C’est en vertu de ce principe qu’est établi le fardeau de preuve selon lequel un accusé doit être condamné «hors de tout doute raisonnable». Ça nous ramène à cette bonne vieille règle latine: In dubio pro reo. Littéralement, cela signifie: «Dans le doute, pour l’accusé». Le doute raisonnable, s’il subsiste dans l’esprit du juge, doit profiter à l’accusé. En clair, on ne veut pas envoyer derrière les barreaux quelqu’un qui pourrait ne pas être coupable.

Dans tous les cas, c’est l’appréciation des témoignages qui fera pencher la balance d’un côté ou de l’autre. Et en ce sens, la tâche des juges est colossale. Ils et elles devront tenir compte de la fiabilité et de la sincérité des témoignages, des moindres contradictions, des petits détails. C’est hautement subjectif, mais ça fait partie du travail des tribunaux.

Ce qu’il faut retenir, c’est que malgré deux décisions très médiatisées rendues cette semaine, il ne faut pas oublier que l’inverse se produit aussi. Et plus fréquemment encore. Des verdicts de culpabilité sont prononcés chaque jour et on n’en entend pas parler. Ou très peu. Parce que les victimes ne sont pas des vedettes, sans doute.

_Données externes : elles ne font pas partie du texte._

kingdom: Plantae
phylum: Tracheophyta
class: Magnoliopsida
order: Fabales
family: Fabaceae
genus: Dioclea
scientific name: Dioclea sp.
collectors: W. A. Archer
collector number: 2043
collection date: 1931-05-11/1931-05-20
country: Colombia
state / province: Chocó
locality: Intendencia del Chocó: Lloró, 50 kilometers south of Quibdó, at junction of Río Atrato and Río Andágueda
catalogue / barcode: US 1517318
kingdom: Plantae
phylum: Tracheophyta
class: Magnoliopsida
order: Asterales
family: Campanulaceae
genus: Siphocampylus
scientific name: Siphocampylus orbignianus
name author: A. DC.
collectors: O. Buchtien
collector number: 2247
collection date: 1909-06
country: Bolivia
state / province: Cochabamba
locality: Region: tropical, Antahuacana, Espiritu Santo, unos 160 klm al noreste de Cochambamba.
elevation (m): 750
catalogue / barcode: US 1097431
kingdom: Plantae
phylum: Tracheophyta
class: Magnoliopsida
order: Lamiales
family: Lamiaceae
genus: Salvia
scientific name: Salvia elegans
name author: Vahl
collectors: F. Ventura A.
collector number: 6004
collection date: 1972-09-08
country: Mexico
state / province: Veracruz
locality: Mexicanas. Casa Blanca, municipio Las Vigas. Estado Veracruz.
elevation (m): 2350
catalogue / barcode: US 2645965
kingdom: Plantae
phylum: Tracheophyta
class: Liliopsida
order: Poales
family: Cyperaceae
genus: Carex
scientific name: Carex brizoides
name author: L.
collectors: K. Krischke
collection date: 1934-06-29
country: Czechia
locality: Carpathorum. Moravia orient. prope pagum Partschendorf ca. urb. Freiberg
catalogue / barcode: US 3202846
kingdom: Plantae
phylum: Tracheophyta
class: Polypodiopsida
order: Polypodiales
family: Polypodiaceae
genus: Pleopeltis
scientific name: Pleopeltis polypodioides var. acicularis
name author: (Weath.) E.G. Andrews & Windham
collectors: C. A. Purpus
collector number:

Il y a aussi toutes ces plaintes qui, parfois, débouchent sur des plaidoyers de culpabilité. C’est aussi une réalité. Et il faut en tenir compte lorsque vient le temps de réitérer le plaidoyer selon lequel les victimes doivent dénoncer les agressions et choisir de le faire auprès de la police pour s’engager sur la voie des tribunaux par la suite.

La tentation peut être grande de conclure qu’il y a une impunité systématique pour les personnes accusées d’agressions sexuelles. Et il y a aussi une bonne dose de frustration à voir le retentissement médiatique de décisions qui se soldent par un acquittement. De telles réactions sont légitimes.

S’il y a une consolation dans cette semaine a priori décourageante ou déconcertante aux yeux de plusieurs, c’est qu’il y a aussi eu, au cours des derniers jours, un signal puissant émis par le Comité d’experts sur l’accompagnement des personnes victimes d’agressions sexuelles et de violence conjugale. Ces experts ont formulé pas moins de 190 recommandations pour améliorer l’accompagnement des victimes.

En plus de réclamer un meilleur soutien psychosocial des victimes, la recommandation la plus audacieuse et peut-être la plus significative du comité demeure celle visant à instaurer un tribunal spécialisé en matière d’agressions sexuelles et de violence conjugale au sein de la Cour du Québec.

Il est vrai que cela pourrait permettre de restaurer la confiance des personnes victimes dans le système de justice criminelle.

En attendant, malgré des coups de vent en pleine face, il faut tenir bon. Il faut surtout que les victimes ne renoncent pas à porter plainte sous prétexte que c’est peine perdue.